Fasting

UNDER CONSTRUCTION!

What is Fasting?

Several types of fasting exist, below are a few common fasts:

  • Absolute fasting: Involves not eating or drinking, usually for a short period.
  • Water fasting: Allows intake of water but nothing else.
  • Juice fasting: Also known as juice cleansing or juice detoxing, and usually involves the exclusive intake of fruit and vegetable juices.
  • Intermittent fasting: This eating pattern cycles between periods of eating and periods of fasting, which can last up to 24 hours.

Every person is different listen to your body.

How Does Fasting Affect Your Immune System?

Fasting forces your body to rely on its energy stores to sustain normal function.

Your body’s first store of choice is glucose, which is mostly found as glycogen in your liver and muscles.

Once your glycogen is depleted, which generally occurs after 24–48 hours, your body starts using muscle protein and fat for energy .

Using large amounts of fat as a fuel source produces by-products called ketones, which your body and brain can use as a source of energy .

Interestingly, one particular ketone — beta-hydroxybutyrate (BHB) — was observed to benefit the immune system.

In fact, researchers at the Yale School of Medicine observed that exposing human immune cells to BHB in amounts you’d expect to find in the body following 2 days of fasting resulted in a reduced inflammatory response .

Furthermore, recent research on mice and humans showed that fasting for 48–72 hours may also promote the recycling of damaged immune cells, allowing for the regeneration of healthy ones .

It’s important to mention that the exact ways in which fasting affects the immune system are not yet fully understood. More studies are needed.

Basically short periods of fasting may support healthy immune system function by promoting immune cell recycling and limiting the inflammatory response.

Why Fasting May Help You Recover from Colds or the Flu

Common cold and flu-like symptoms can be caused by either viruses or bacteria.

To be perfectly clear, cold and flu infections are initially caused by viruses, specifically the rhinovirus and influenza virus.

However, being infected with these viruses lowers your defense against bacteria, raising your chances of simultaneously developing a bacterial infection, whose symptoms are often similar to your initial ones.

Interestingly, there is research to support the idea that the lack of appetite you often feel during the first few days of an illness is your body’s natural adaptation to fighting the infection .

Below are three hypotheses that attempt to explain why this might be true.

  1. From an evolutionary perspective, lack of hunger eliminates the need to find food. This saves energy, reduces heat loss and essentially allows the body to focus solely on fighting off the infection .
  2. Abstaining from eating limits the supply of nutrients, such as iron and zinc, that the infecting agent needs to grow and spread .
  3. The lack of appetite often accompanying an infection is a way to encourage your body to remove infected cells through a process known as cell apoptosis .

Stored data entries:
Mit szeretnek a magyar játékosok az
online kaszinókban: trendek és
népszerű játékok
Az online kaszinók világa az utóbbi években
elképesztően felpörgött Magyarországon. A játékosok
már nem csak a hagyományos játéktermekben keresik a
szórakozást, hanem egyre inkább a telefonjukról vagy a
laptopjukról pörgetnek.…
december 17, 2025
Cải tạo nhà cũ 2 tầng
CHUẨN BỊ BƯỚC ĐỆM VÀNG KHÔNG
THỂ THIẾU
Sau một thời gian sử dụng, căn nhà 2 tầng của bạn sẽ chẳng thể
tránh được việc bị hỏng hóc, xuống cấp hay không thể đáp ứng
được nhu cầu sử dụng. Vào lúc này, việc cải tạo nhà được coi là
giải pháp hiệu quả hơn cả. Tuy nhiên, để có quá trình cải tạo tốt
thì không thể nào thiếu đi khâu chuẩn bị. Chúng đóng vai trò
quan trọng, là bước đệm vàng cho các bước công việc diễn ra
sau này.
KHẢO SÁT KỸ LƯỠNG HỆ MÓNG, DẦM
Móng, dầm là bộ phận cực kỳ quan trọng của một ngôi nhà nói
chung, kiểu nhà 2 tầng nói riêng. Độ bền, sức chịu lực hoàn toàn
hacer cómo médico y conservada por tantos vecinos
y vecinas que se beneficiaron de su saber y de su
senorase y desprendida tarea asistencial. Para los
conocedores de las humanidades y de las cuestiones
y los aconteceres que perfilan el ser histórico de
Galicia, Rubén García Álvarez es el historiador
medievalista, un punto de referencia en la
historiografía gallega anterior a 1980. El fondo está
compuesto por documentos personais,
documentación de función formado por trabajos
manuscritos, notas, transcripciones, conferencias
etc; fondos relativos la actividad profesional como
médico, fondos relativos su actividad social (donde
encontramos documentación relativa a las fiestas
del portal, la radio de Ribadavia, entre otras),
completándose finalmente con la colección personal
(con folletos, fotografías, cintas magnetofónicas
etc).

Problem set:
a) According to the text on fasting, after how long is the body's glycogen generally depleted?
b) From the text on fasting, extract the passage beginning with "Interestingly, one particular" up to and including "healthy ones .".
c) Continue the text on fasting from the point at which it stops.

Answers to each task:
a) After 24–48 hours.

b)
Interestingly, one particular ketone — beta-hydroxybutyrate (BHB) — was observed to benefit the immune system.

In fact, researchers at the Yale School of Medicine observed that exposing human immune cells to BHB in amounts you’d expect to find in the body following 2 days of fasting resulted in a reduced inflammatory response .

Furthermore, recent research on mice and humans showed that fasting for 48–72 hours may also promote the recycling of damaged immune cells, allowing for the regeneration of healthy ones .

c)
Interestingly, results from a small study suggest that the type of infection may dictate whether eating is beneficial or not .

This study suggested that fasting may best promote healing from bacterial infections, while eating food may be a better way to fight viral infections .

A previous experiment in mice with bacterial infections supports this. Mice that were force-fed were less likely to survive compared to mice allowed to eat according to appetite .

All the studies so far seem to agree that the beneficial effects of fasting are limited to the acute phase of infection — usually lasting up to just a few days.

However, there are currently no human studies examining whether fasting or eating have any effects on the common cold or flu in the real-world.

Many hypotheses attempt tp explain how fasting can improve healing, but more resaerch is needed to confirm the effects on humans.

Fasting and Other Diseases

In addition to the potential benefits against infections, fasting may also help with the following medical conditions:

  • Type 2 Diabetes: Intermittent fasting may have positive effects on insulin resistance and blood sugar levels for some individuals .
  • Oxidative stress: Intermittent fasting may help prevent disease by limiting oxidative stress and inflammation.
  • Heart health: Intermittent fasting may reduce heart disease risk factors like body weight, total cholesterol, blood pressure and triglycerides .
  • Brain health: Animal and human studies suggest that fasting may protect against neurodegenerative diseases such as Alzheimer’s, Parkinson’s and Huntington’s disease .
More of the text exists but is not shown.